TASK STATEMENT:
Reproduce verbatim the rows from the line containing "pace, css, srs, ces" through the last line of the rows, with both ends included.

##### SOURCE RECORDS

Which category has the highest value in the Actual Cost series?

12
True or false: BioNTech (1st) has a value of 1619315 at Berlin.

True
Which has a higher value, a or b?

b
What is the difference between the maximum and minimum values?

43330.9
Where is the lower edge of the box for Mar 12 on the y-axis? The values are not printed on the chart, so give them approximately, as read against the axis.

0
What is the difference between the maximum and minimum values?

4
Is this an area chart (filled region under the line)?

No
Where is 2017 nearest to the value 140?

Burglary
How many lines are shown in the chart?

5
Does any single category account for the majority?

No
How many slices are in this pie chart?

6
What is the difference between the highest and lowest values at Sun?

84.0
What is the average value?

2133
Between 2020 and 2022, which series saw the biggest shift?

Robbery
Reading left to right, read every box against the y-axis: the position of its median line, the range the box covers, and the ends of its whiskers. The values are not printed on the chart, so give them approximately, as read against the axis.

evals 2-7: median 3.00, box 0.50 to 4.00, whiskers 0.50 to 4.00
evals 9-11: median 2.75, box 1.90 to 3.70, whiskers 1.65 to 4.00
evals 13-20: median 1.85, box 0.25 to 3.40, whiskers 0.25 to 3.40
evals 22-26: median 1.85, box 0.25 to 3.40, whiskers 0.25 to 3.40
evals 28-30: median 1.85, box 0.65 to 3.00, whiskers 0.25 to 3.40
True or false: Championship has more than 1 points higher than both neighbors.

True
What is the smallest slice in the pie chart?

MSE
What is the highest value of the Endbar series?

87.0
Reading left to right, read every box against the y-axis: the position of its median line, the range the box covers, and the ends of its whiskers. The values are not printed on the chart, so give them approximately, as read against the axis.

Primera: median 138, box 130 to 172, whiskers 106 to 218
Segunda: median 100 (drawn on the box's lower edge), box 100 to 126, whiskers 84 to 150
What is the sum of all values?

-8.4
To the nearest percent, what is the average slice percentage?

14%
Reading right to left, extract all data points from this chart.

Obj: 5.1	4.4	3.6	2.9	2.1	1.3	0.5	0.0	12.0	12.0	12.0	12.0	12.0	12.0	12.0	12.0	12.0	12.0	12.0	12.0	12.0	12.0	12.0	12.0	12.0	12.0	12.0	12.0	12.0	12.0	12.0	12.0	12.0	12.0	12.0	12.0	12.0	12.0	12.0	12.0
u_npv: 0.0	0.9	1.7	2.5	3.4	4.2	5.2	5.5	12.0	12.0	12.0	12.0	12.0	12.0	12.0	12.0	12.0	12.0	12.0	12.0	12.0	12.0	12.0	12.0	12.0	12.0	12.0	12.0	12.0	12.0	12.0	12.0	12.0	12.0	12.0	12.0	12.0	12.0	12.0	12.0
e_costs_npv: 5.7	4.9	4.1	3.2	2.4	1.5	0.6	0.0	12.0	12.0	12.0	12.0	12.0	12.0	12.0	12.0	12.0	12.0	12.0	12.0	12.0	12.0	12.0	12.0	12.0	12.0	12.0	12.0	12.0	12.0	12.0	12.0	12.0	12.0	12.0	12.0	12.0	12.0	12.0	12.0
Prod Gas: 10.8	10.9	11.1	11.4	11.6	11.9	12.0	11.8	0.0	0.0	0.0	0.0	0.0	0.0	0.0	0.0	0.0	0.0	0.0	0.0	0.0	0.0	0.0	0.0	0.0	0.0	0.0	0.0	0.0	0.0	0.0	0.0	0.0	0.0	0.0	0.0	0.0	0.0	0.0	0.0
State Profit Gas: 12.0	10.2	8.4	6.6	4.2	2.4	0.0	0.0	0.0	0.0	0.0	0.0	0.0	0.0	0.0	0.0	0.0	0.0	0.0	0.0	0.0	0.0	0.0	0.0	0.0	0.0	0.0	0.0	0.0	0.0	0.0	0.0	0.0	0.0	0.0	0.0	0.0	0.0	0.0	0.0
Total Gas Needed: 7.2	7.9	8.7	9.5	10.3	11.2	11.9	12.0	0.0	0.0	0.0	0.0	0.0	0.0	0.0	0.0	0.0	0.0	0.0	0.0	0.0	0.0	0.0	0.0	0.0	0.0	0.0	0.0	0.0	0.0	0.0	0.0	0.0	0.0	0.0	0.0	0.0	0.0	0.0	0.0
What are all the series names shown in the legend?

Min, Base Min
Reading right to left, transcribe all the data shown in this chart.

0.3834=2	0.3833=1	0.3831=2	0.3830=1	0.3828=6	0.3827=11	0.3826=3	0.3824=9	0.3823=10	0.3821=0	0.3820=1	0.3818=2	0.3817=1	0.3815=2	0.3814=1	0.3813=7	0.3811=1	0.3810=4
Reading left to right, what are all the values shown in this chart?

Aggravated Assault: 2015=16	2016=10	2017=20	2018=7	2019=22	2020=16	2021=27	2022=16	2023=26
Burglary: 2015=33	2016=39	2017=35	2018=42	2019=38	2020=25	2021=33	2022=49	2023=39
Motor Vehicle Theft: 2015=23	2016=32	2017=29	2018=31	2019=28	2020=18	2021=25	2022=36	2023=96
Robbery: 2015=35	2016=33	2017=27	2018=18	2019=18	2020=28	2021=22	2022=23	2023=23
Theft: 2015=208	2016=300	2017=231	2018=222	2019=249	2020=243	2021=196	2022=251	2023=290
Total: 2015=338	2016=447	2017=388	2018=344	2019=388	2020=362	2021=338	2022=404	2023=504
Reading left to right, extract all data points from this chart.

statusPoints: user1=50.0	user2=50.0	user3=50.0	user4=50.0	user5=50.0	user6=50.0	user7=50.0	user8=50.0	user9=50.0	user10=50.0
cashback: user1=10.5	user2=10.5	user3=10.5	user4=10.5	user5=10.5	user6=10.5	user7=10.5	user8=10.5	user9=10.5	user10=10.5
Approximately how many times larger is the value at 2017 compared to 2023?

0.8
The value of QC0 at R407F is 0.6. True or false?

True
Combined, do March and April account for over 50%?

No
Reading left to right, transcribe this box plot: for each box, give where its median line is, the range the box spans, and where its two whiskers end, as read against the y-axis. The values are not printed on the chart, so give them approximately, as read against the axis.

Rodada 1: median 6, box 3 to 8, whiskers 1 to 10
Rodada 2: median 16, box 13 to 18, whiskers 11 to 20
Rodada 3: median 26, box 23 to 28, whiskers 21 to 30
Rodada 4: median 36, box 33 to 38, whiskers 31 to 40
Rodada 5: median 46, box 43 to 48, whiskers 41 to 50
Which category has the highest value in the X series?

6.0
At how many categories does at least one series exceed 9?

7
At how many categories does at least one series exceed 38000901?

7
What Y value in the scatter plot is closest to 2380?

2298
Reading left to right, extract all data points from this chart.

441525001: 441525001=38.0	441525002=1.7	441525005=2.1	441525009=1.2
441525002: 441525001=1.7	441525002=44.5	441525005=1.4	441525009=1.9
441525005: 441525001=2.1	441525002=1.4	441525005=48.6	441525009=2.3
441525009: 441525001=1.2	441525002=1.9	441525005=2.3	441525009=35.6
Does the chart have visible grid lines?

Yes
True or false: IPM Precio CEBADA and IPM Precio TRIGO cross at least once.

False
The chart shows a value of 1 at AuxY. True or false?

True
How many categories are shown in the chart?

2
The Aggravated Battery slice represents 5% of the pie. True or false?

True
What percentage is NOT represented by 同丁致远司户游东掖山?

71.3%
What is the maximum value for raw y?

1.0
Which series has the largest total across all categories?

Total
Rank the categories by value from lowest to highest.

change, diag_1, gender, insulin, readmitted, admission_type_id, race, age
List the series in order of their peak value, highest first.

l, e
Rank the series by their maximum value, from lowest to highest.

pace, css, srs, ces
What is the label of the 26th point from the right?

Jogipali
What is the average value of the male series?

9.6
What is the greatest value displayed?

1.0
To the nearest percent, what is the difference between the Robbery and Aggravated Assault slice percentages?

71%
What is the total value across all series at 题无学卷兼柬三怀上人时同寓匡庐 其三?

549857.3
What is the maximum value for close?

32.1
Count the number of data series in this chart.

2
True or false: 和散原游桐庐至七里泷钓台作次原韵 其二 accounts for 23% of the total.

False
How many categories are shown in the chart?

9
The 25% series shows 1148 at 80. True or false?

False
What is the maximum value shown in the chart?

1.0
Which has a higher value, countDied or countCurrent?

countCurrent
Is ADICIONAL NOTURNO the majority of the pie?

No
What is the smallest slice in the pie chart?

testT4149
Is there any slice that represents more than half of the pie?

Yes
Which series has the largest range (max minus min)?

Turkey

##########

COMPLETED EXERCISE:
pace, css, srs, ces
What is the label of the 26th point from the right?

Jogipali
What is the average value of the male series?

9.6
What is the greatest value displayed?

1.0
To the nearest percent, what is the difference between the Robbery and Aggravated Assault slice percentages?

71%
What is the total value across all series at 题无学卷兼柬三怀上人时同寓匡庐 其三?

549857.3
What is the maximum value for close?

32.1
Count the number of data series in this chart.

2
True or false: 和散原游桐庐至七里泷钓台作次原韵 其二 accounts for 23% of the total.

False
How many categories are shown in the chart?

9
The 25% series shows 1148 at 80. True or false?

False
What is the maximum value shown in the chart?

1.0
Which has a higher value, countDied or countCurrent?

countCurrent
Is ADICIONAL NOTURNO the majority of the pie?

No
What is the smallest slice in the pie chart?

testT4149
Is there any slice that represents more than half of the pie?

Yes
Which series has the largest range (max minus min)?

Turkey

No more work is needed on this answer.